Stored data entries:
═══

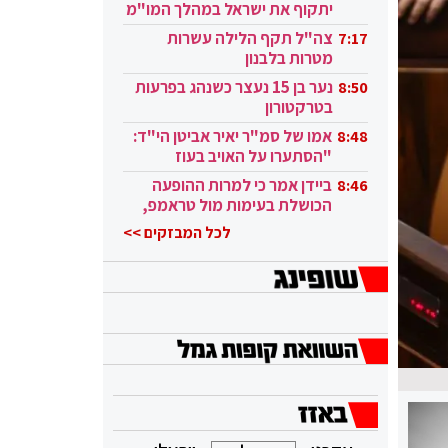
יתקוף את ישראל במהלך המו"מ
בקטאר"
צה"ל תקף הלילה עשרות
7:17
מטרות בלבנון
נער בן 15 נעצר כשנהג בפרעות
8:50
בטרקטורון
אמו של סמ"ר יאיר אביטן הי"ד:
8:48
"הסתערו על האויב בעוז
ובגבורה"
ביידן אמר כי למרות ההופעה
8:46
הכושלת בעימות מול טראמפ,
הוא ממשיך
לכל המבזקים >>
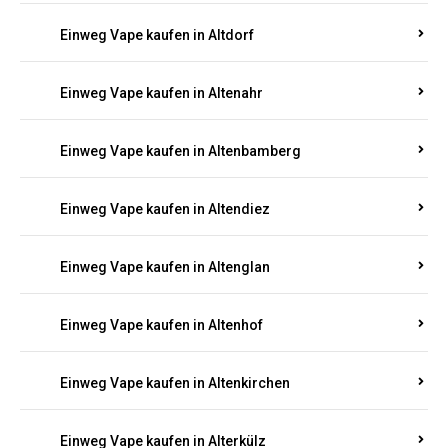
Einweg Vape kaufen in Alsenz
Einweg Vape kaufen in Alsheim
Einweg Vape kaufen in Altbrand
Einweg Vape kaufen in Altdorf
Einweg Vape kaufen in Altenahr
Einweg Vape kaufen in Altenbamberg
Einweg Vape kaufen in Altendiez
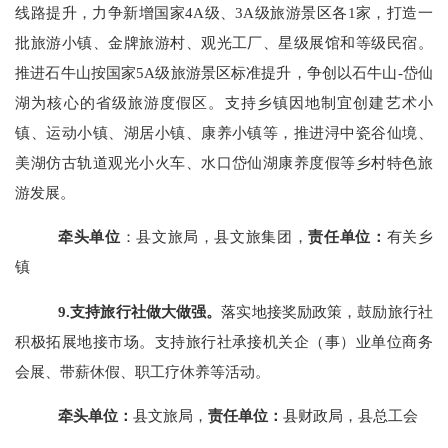
线路提升，力争新增国家
4A级、3A级旅游景区各1家，打造一
批旅游小镇、金牌旅游村、观光工厂、星级展馆和等级民宿。
推进石牛山按国家5A级旅游景区标准提升，争创以石牛山-岱仙
湖为核心的省级旅游度假区。支持乡镇因地制宜创建艺术小
镇、运动小镇、湖居小镇、康养小镇等，推进浔中瓷谷仙境、
美湖仿古轨道观光小火车、水口岱仙湖康养度假等乡村特色旅
游发展。
牵头单位
：县文旅局，县文旅集团，
责任单位：
有关乡
镇
9.支持旅行社做大做强。
落实地接奖励政策，鼓励旅行社
积极拓展地接市场。支持旅行社承接机关企（事）业单位商务
会展、带薪休假、职工疗休养等活动。
牵头单位：
县文旅局，
责任单位：
县财政局，县总工会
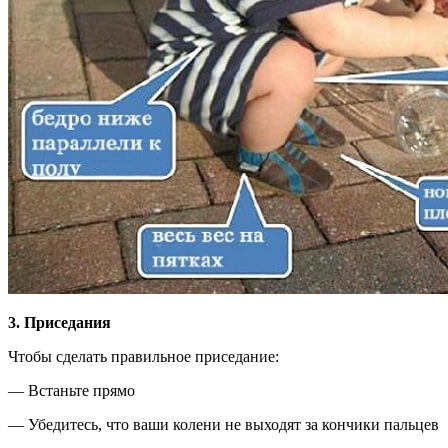
3. Приседания
Чтобы сделать правильное приседание:
— Встаньте прямо
— Убедитесь, что ваши колени не выходят за кончики пальцев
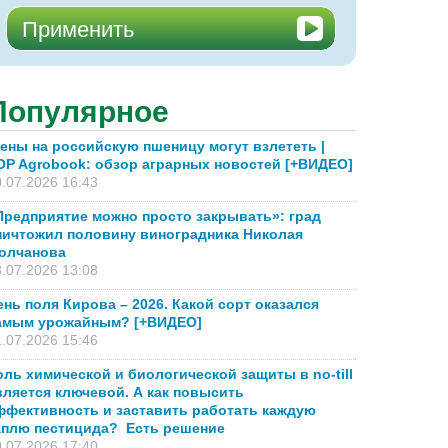
Популярное
ены на российскую пшеницу могут взлететь |
OP Agrobook: обзор аграрных новостей [+ВИДЕО]
.07.2026 16:43
Предприятие можно просто закрывать»: град
ничтожил половину виноградника Николая
олчанова
.07.2026 13:08
ень поля Кирова – 2026. Какой сорт оказался
амым урожайным? [+ВИДЕО]
.07.2026 15:46
оль химической и биологической защиты в no-till
вляется ключевой. А как повысить
ффективность и заставить работать каждую
аплю пестицида? Есть решение
.07.2026 17:40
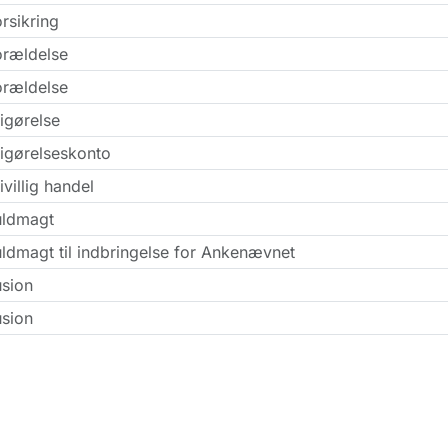
rsikring
orældelse
orældelse
igørelse
rigørelseskonto
ivillig handel
uldmagt
ldmagt til indbringelse for Ankenævnet
usion
usion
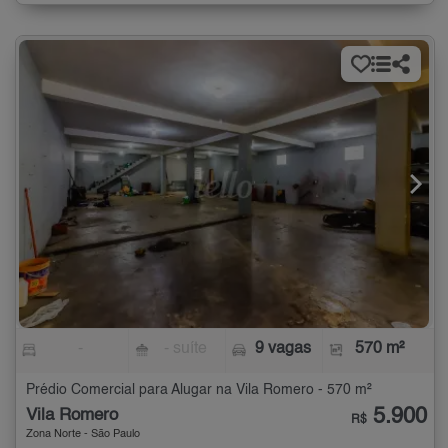
-
- suíte
9 vagas
570 m²
Prédio Comercial para Alugar na Vila Romero - 570 m²
5.900
Vila Romero
R$
Zona Norte - São Paulo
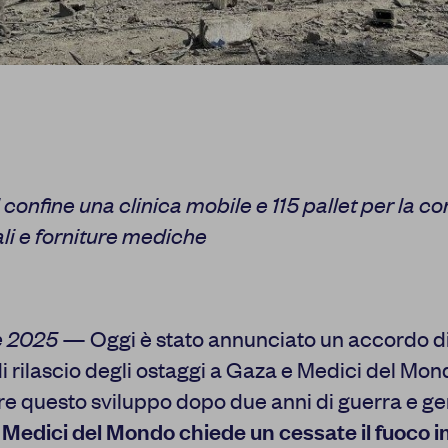
 confine una clinica mobile e 115 pallet per la c
li e forniture mediche
e 2025
— Oggi è stato annunciato un accordo di 
i rilascio degli ostaggi a Gaza e Medici del Mo
re questo sviluppo dopo due anni di guerra e ge
,
Medici del Mondo chiede un cessate il fuoco 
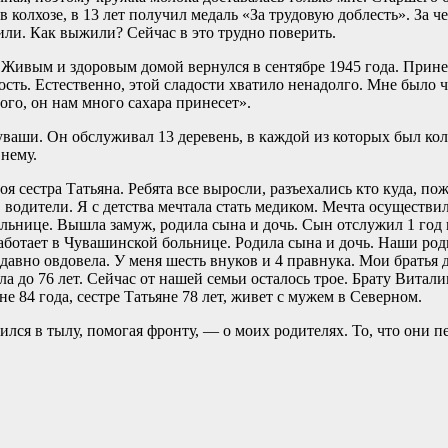
в колхозе, в 13 лет получил медаль «За трудовую доблесть». За ч
или. Как выжили? Сейчас в это трудно поверить.
 Живым и здоровым домой вернулся в сентябре 1945 года. Прине
дость. Естественно, этой сладости хватило ненадолго. Мне было 
ого, он нам много сахара принесет».
Чуваши. Он обслуживал 13 деревень, в каждой из которых был кол
 нему.
я сестра Татьяна. Ребята все выросли, разъехались кто куда, по
, водители. Я с детства мечтала стать медиком. Мечта осуществи
льнице. Вышла замуж, родила сына и дочь. Сын отслужил 1 год 
аботает в Чувашинской больнице. Родила сына и дочь. Наши род
едавно овдовела. У меня шесть внуков и 4 правнука. Мои братья 
 до 76 лет. Сейчас от нашей семьи осталось трое. Брату Витали
е 84 года, сестре Татьяне 78 лет, живет с мужем в Северном.
дился в тылу, помогая фронту, — о моих родителях. То, что они 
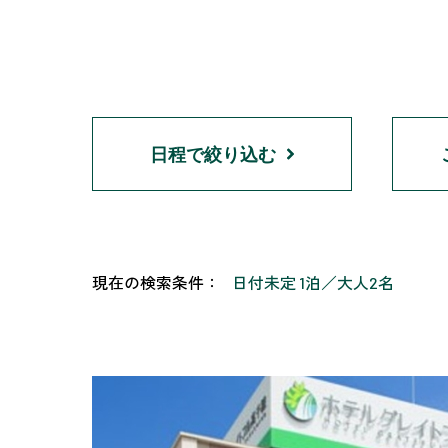
日程で絞り込む
現在の検索条件：
日付未定 1泊
大人2名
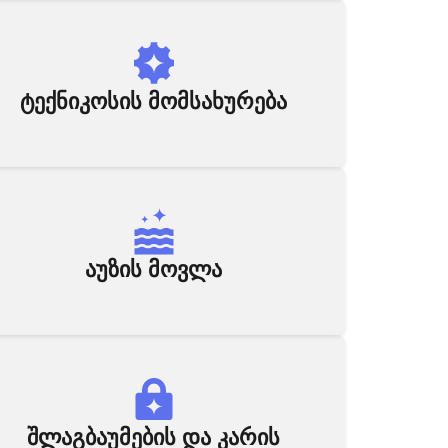
ტექნიკოსის მომსახურება
აუზის მოვლა
შლაგბაუმების და კარის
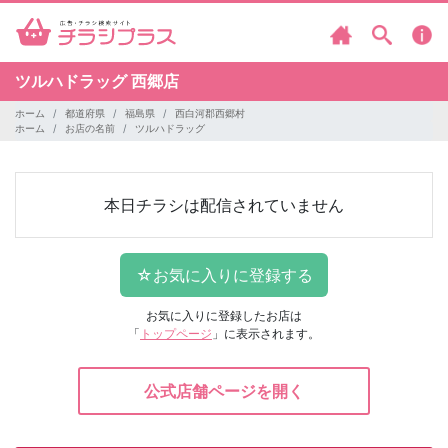
ツルハドラッグ
西郷店
ホーム
都道府県
福島県
西白河郡西郷村
ホーム
お店の名前
ツルハドラッグ
本日チラシは配信されていません
お気に入りに登録したお店は
「
トップページ
」に表示されます。
公式店舗ページを開く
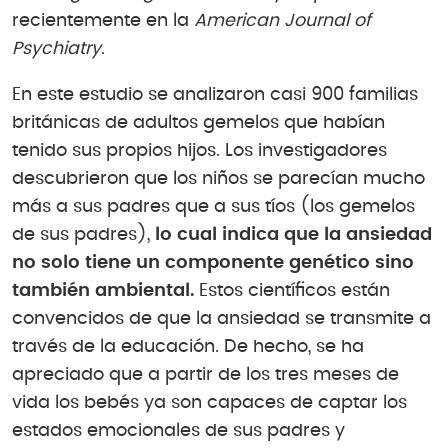
recientemente en la
American Journal of
Psychiatry
.
En este estudio se analizaron casi 900 familias
británicas de adultos gemelos que habían
tenido sus propios hijos. Los investigadores
descubrieron que los niños se parecían mucho
más a sus padres que a sus tíos (los gemelos
de sus padres),
lo cual indica que la ansiedad
no solo tiene un componente genético sino
también ambiental.
Estos científicos están
convencidos de que la ansiedad se transmite a
través de la educación. De hecho, se ha
apreciado que a partir de los tres meses de
vida los bebés ya son capaces de captar los
estados emocionales de sus padres y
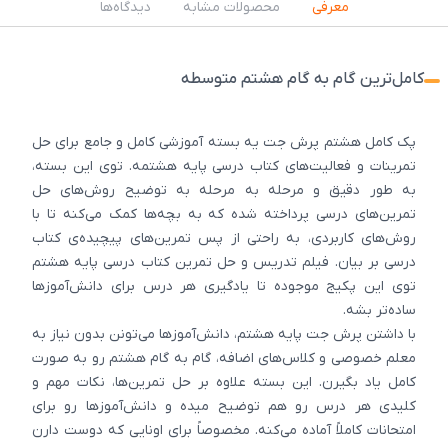
معرفی
محصولات مشابه
دیدگاه‌ها
کامل‌ترین گام به گام هشتم متوسطه
پک کامل هشتم پرش جت یه بسته آموزشی کامل و جامع برای حل
تمرینات و فعالیت‌های کتاب درسی پایه هشتمه. توی این بسته،
به طور دقیق و مرحله به مرحله به توضیح روش‌های حل
تمرین‌های درسی پرداخته شده که به بچه‌ها کمک می‌کنه تا با
روش‌های کاربردی، به راحتی از پس تمرین‌های پیچیده‌ی کتاب
درسی بر بیان. فیلم تدریس و حل تمرین کتاب درسی پایه هشتم
توی این پکیج موجوده تا یادگیری هر درس برای دانش‌آموزها
ساده‌تر بشه.
با داشتن پرش جت پایه هشتم، دانش‌آموزها می‌تونن بدون نیاز به
معلم خصوصی و کلاس‌های اضافه، گام به گام هشتم رو به صورت
کامل یاد بگیرن. این بسته علاوه بر حل تمرین‌ها، نکات مهم و
کلیدی هر درس رو هم توضیح میده و دانش‌آموزها رو برای
امتحانات کاملاً آماده می‌کنه. مخصوصاً برای اونایی که دوست دارن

═══

• **TASK TO CARRY OUT**: Since only a number is wanted, please say how many lines in the data include the word "Einweg".

• **ANSWER SECTION**: 7